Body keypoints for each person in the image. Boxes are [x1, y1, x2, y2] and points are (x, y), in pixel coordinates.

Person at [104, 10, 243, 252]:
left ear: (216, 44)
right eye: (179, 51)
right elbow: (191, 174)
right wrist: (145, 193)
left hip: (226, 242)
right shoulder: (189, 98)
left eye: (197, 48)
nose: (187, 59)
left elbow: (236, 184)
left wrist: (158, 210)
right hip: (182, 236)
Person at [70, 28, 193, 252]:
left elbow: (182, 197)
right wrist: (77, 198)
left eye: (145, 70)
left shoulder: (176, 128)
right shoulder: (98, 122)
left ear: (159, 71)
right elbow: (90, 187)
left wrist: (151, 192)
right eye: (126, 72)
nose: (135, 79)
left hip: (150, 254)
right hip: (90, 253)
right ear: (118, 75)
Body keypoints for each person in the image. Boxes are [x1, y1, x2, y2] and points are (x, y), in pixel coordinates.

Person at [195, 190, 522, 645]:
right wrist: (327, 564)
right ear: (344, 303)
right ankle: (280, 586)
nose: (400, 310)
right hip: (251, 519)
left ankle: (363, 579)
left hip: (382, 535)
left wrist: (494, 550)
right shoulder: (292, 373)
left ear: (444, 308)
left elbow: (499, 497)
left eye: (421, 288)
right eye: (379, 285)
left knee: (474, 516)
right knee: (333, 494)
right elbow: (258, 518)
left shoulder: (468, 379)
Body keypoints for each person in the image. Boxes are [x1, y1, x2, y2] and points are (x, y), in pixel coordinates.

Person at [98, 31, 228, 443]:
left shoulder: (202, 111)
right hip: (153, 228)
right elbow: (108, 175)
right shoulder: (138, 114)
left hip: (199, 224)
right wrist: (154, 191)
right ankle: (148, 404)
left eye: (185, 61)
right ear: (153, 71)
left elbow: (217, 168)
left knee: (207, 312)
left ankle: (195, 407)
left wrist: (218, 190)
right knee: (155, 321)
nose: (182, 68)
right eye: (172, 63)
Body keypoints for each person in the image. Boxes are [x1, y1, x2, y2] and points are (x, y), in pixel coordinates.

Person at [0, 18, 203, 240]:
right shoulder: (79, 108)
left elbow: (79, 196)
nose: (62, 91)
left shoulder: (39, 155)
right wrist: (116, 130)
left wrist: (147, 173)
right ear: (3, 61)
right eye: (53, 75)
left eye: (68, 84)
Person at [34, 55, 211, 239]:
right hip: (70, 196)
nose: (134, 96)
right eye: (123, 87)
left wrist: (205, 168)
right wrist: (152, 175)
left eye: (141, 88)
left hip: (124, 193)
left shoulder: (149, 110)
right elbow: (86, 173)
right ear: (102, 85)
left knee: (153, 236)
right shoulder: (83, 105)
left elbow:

_Activity_. Output each line of the listing above that has "wrist".

_Task solution_.
right wrist: (145, 193)
left wrist: (158, 210)
right wrist: (77, 198)
left wrist: (151, 192)
right wrist: (327, 564)
left wrist: (494, 550)
right wrist: (154, 191)
left wrist: (218, 190)
right wrist: (116, 130)
left wrist: (147, 173)
left wrist: (205, 168)
right wrist: (152, 175)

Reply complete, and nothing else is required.